Help Yourself Help Others By Sabre Campbell
Has there ever been a time in your life when you felt stuck? Like maybe you knew what your big dreams were, but you didn’t know how to start chasing them? That is exactly how I felt after graduating college last year. Just like everyone else in the world, my path in life had taken a turn due to the emergence of Covid. My dream of studying abroad while in college was disrupted by Covid. My longing for a service year abroad had also seemingly become out of reach. But I knew I needed to do something different. I was happy with the part-time job I had back home in Indiana. I loved working with the animals on the farm, and my coworkers who I had grown close to in the past year. But I knew it wasn’t what I wanted to do for the rest of my life. I needed a change of pace. That is why when I stumbled upon an opportunity to serve with AmeriCorps in Montana, it took all of two weeks for me to fill out all the paperwork, conduct my interviews, turn in my notice at work, and start packing up to leave. I had no idea what to expect; but I remained optimistic as I stepped into this new chapter of my life.
Everything was a whirlwind. After two and a half days of driving, my parents and I finally arrived in Butte, Montana. The next day, I signed the lease on my apartment. This was my first time living alone. Two days later, I began my service at Montana Technological University. To recount every detail of those first couple weeks would be unnecessary; and to be honest, my memory is a bit fuzzy. But what I do know is that ever since those first couple weeks, life has been hard. I have struggled with living on my own for the first time; struggled with how to deal with loneliness and depression. I don’t think people talk enough about how hard it is to make friends as an adult out in the real world. Or how to socialize and explore a new town, other than by going to bars. This journey that I have been on since November has allowed me to learn more about myself, and how to prioritize my mental health. Rather than putting my happiness into the hands of one person, my struggle with depression and anxiety has somewhat forced me to reconnect with old friends from my past. Although we are now farther apart than we have ever been, our bonds continue to grow. With my service here in Montana, and the many days that are difficult to get through, I have learned to really look for and appreciate those moments when I know I am making an impact on my students’ lives. Those small interactions where we can talk and share a laugh. When we get to go on fun trips and share meals together, while also teaching each other how to grow as people.

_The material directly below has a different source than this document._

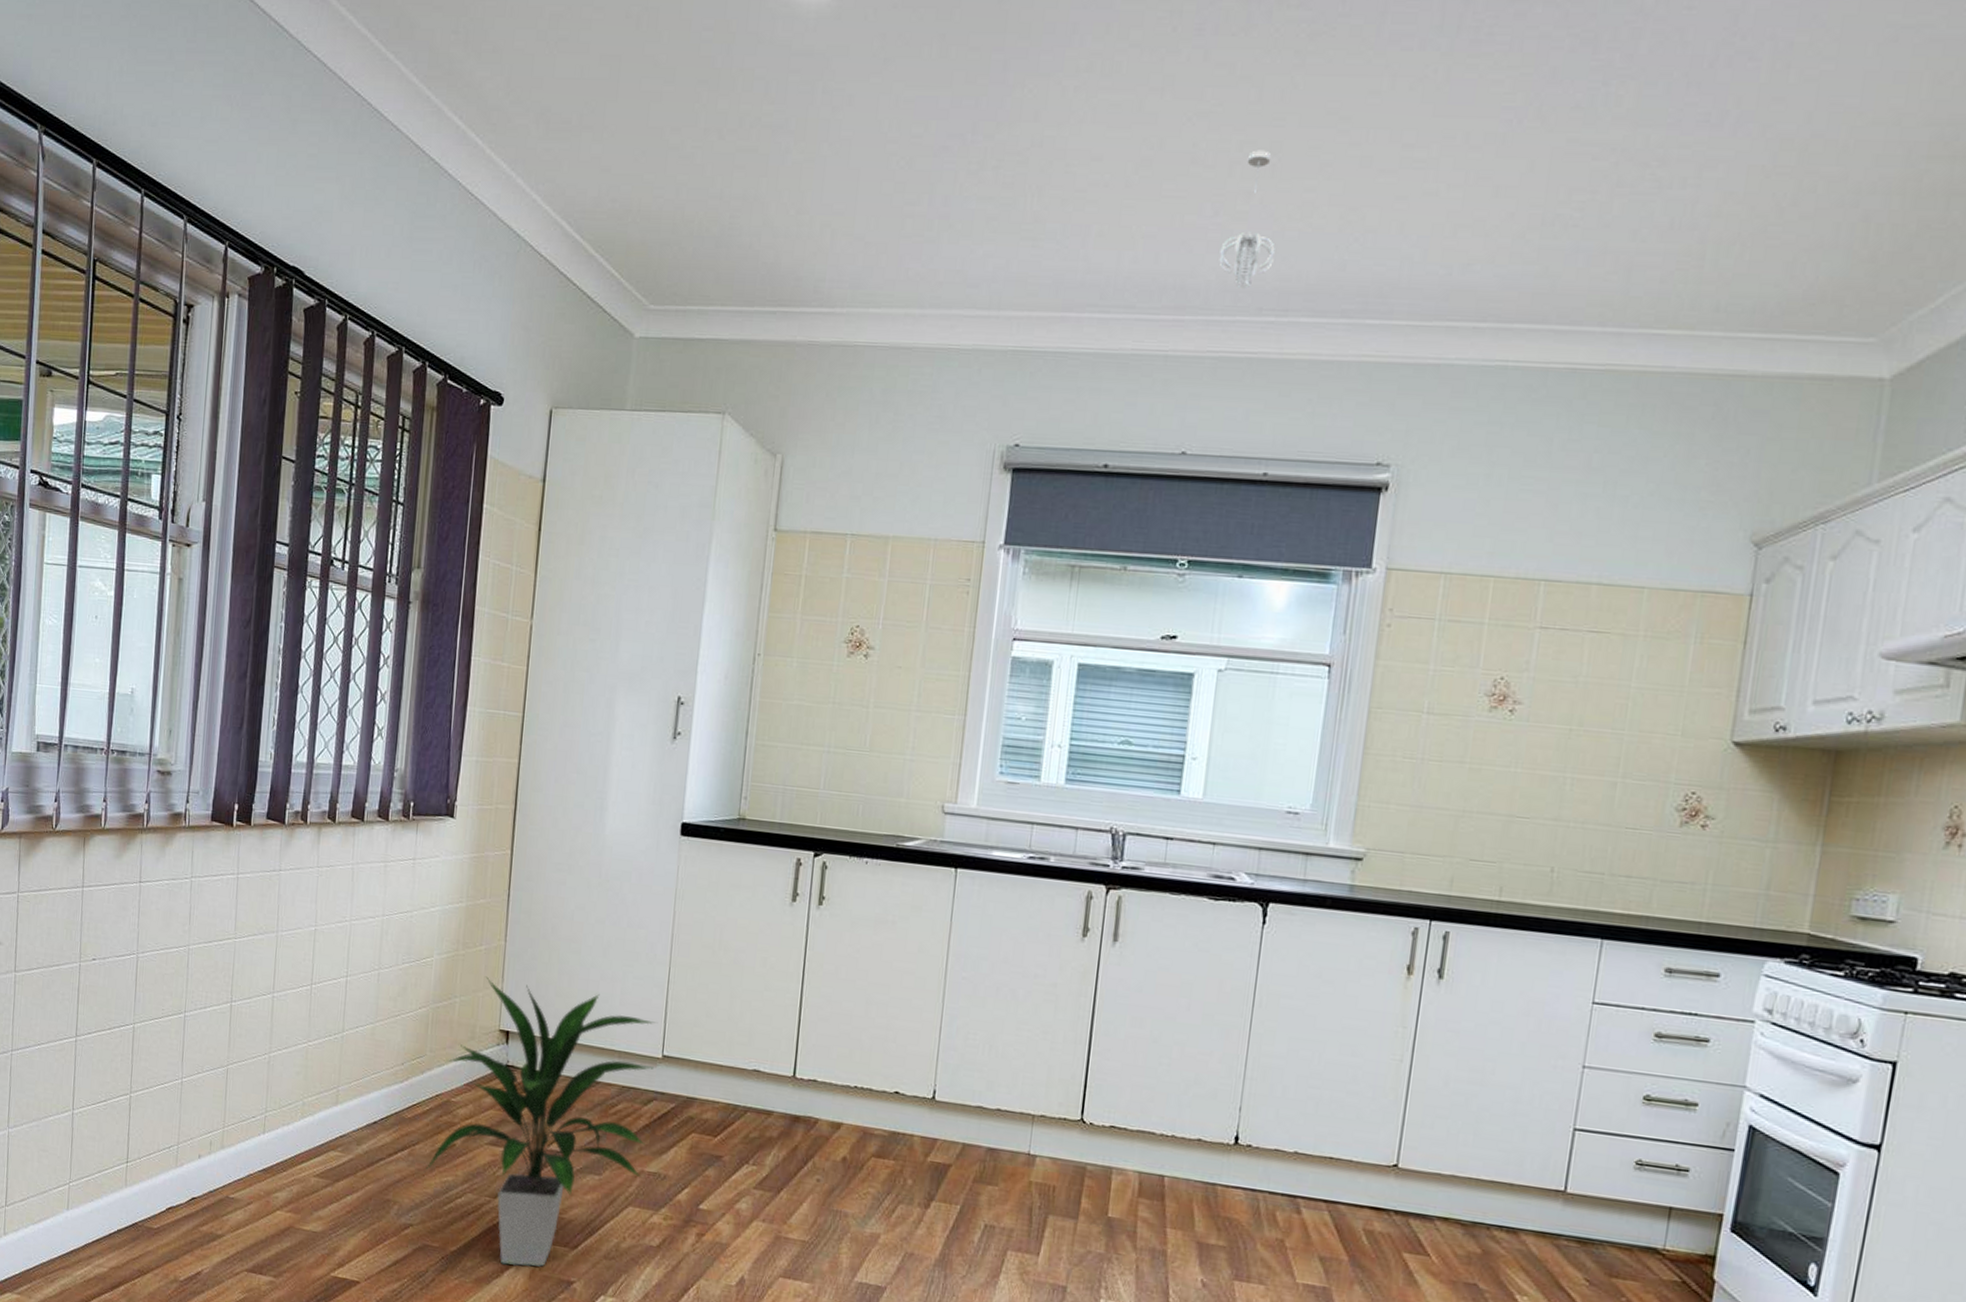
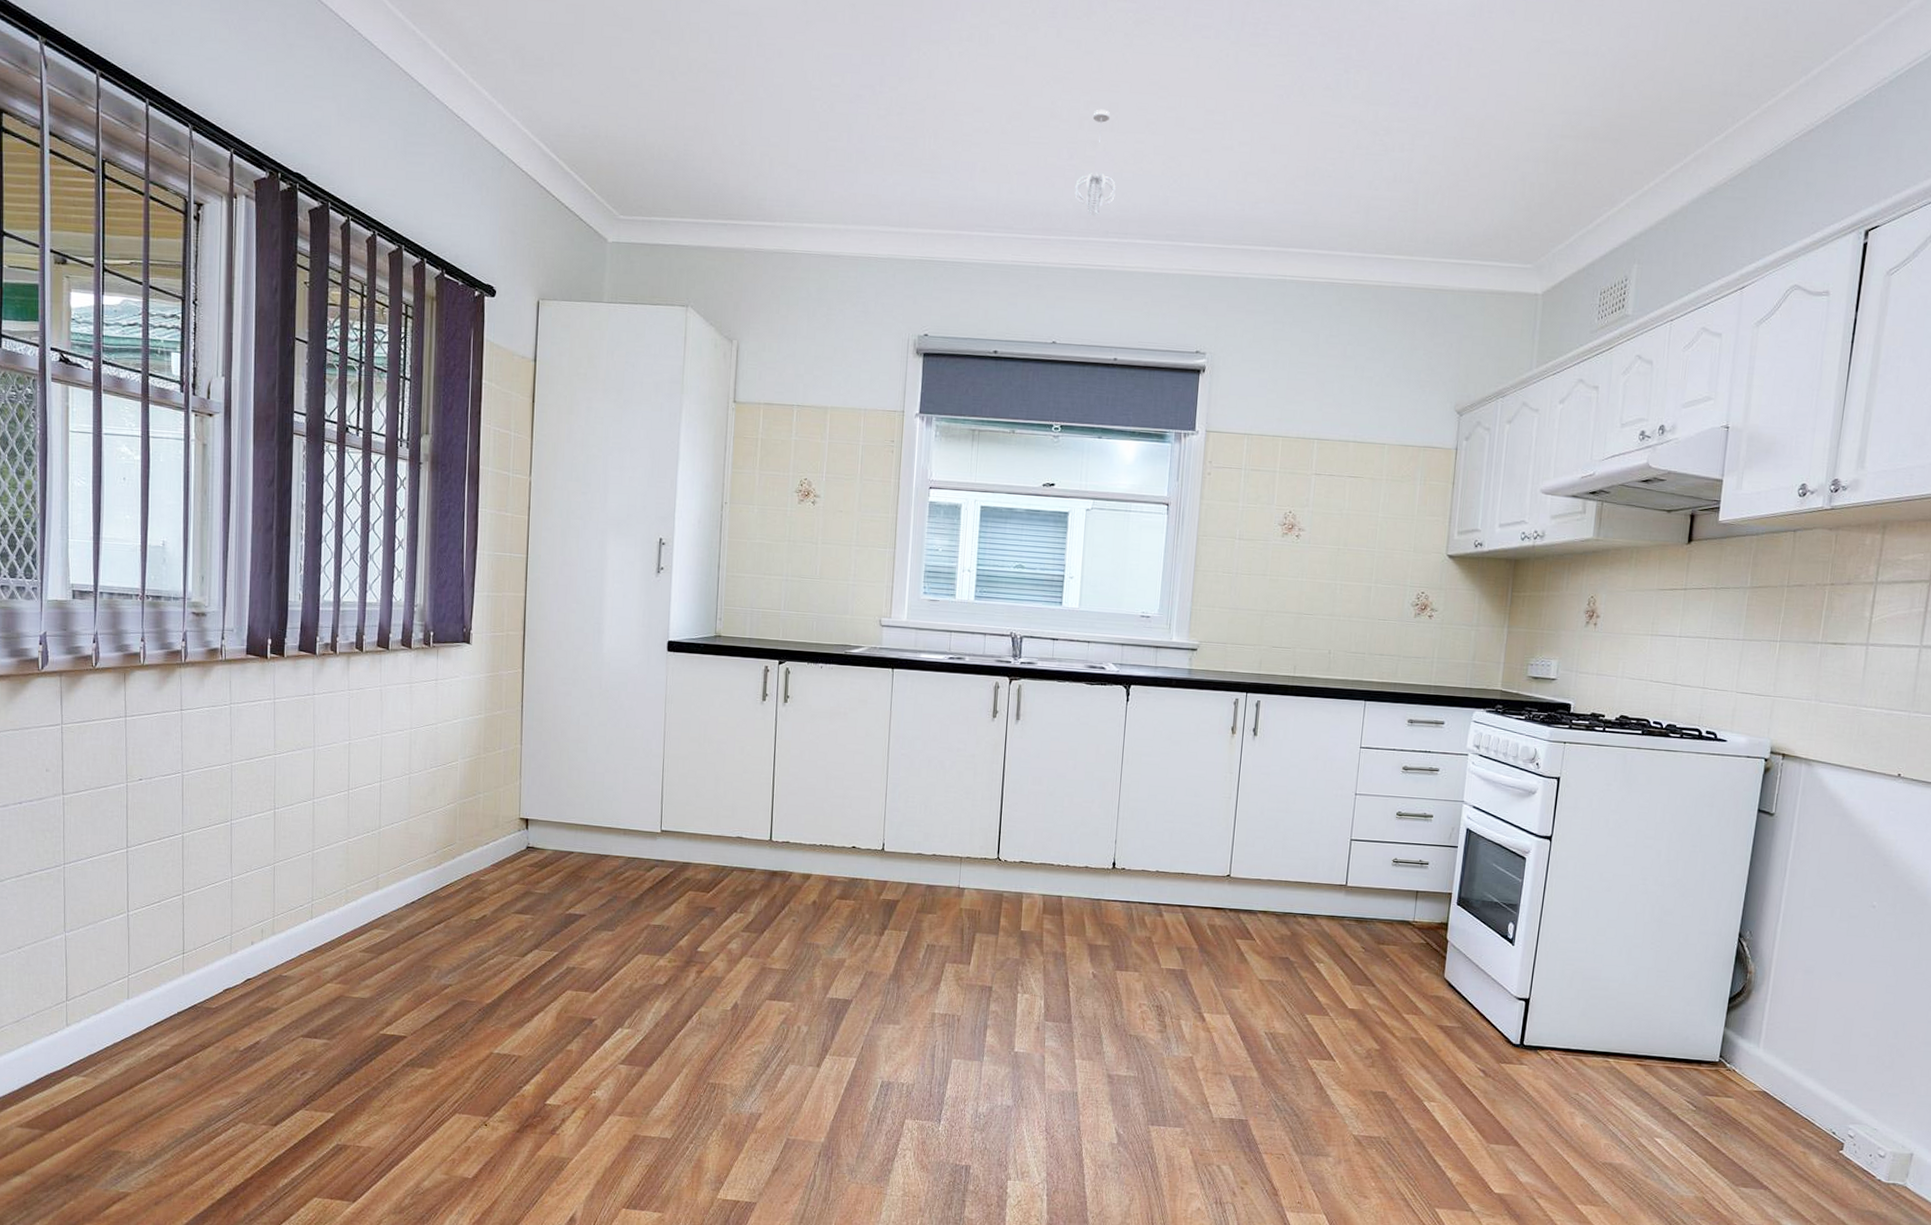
indoor plant: present [424,976,657,1267] -> none [459,774,655,1011]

But as much as I embarked on this journey with the hopes of having a positive impact on others, let none of us ever forget that taking care of ourselves both physically and mentally, is our number one priority. Think about if you’ve ever been on a plane when the flight attendant is explaining what to do if the oxygen masks get dropped. You’re always supposed to apply your own mask before assisting anyone else with theirs. Because what use are you to anyone, if you yourself are not taken care of? That is what this journey has truly been about for me so far, now entering my fifth month of service. Remember that every experience in life, good or bad, comes with its lessons. If we but take some time to reflect on those experiences, we might come out the other side stronger, having learned more about ourselves and ready for our next adventure. Let us be thankful that as AmeriCorps service members, we are all on this journey together, giving our time and energy to help our local communities, as we ourselves learn to grow day by day.